その為、アサシンは単独で動ける状況を作り上げたのだ。
「成程。全くの考え無し、と言う訳でもなさそうだ」
呟くように言うと、アーチャーは自身の手に黒白の双剣を創り出して構える。
その様子を見て、アサシンはスッと目を細める。
「投影魔術・・・・・・・・・・・・」
無から有を創り出す事が可能な投影魔術は本来、真作の下位互換にしかならない、欠陥魔術とも言われている。
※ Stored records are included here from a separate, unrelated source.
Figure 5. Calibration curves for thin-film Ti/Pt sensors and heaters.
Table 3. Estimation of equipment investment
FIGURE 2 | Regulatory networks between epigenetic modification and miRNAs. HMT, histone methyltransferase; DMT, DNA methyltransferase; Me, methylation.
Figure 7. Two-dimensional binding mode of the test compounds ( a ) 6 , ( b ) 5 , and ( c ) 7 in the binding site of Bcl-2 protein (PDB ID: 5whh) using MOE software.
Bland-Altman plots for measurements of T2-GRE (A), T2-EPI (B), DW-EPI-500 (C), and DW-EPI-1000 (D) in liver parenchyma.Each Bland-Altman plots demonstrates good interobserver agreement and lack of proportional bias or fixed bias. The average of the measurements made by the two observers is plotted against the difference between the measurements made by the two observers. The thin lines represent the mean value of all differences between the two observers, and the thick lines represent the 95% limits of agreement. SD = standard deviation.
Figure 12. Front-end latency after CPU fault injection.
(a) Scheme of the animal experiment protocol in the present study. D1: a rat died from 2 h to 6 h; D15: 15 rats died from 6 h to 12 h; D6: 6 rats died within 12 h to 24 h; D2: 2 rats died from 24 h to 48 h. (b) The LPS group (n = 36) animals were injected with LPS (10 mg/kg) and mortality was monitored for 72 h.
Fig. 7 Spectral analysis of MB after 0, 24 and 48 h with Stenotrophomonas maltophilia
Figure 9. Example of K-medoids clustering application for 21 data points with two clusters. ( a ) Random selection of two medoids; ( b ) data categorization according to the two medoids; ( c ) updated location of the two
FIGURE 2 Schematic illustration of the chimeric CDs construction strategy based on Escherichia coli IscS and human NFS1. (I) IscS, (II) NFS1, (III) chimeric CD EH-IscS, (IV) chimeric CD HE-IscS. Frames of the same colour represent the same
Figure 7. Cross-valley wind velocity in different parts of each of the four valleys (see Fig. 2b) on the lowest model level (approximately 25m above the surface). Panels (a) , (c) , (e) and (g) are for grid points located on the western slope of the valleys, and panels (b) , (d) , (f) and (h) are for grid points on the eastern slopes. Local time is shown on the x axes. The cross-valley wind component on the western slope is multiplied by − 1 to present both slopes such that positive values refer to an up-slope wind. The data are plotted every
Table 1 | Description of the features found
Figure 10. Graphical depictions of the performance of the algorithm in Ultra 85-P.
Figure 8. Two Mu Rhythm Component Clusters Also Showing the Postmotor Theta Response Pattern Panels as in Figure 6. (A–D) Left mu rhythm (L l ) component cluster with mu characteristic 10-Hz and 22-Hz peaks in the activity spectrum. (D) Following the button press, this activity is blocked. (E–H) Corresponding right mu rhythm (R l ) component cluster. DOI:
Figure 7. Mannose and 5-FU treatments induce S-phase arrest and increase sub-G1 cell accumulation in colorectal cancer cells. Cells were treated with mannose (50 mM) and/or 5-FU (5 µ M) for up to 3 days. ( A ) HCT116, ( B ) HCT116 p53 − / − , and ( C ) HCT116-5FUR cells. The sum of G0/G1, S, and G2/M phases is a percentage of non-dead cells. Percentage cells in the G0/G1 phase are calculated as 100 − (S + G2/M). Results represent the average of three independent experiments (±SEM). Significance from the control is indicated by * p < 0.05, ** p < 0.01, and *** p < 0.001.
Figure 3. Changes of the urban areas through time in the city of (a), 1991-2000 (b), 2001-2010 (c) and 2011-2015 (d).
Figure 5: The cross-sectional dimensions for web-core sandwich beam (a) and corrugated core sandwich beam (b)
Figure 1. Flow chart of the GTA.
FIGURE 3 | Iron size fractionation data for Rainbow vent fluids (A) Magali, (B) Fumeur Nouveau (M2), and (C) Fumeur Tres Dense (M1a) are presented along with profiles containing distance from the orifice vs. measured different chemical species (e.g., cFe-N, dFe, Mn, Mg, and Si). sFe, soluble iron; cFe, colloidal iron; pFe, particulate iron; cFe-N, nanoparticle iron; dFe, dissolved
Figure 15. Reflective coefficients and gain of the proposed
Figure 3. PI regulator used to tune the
しかし、目の前のアーチャーが操れば、その能力は信じがたいほどに飛躍する事になる。
その事は、既に体験済みだった。
次の瞬間、
アサシンは仕掛けた。
身を低くして疾走。
間合いに入ると同時に、アーチャーに斬りかかる。
対抗するように、アーチャーは黒白の双剣を構えて迎え撃つ。
剣閃が縦横に奔り、
アーチャーは白剣「莫邪」でアサシンの刀を弾く。
同時に黒剣「干将」でもって、袈裟懸けに斬りかかる。
対して、
アサシンは宙返りしながら、アーチャーの頭上を飛び越える。
着地。
振り向き様に、横なぎの一閃を繰り出す。
対抗するように、莫耶を振るって切り結ぶアーチャー。
互いの剣閃が激突し、激しく火花を散らす。
「暗殺者が正面から挑むかッ そいつは悪手だぞ!!」
「んッ 剣使ってる弓兵に言われたく、ないッ!!」
両者、同時に互いを弾く。
距離が開く。
ぶつかり合う視線。
間髪入れず、互いに斬りかかった。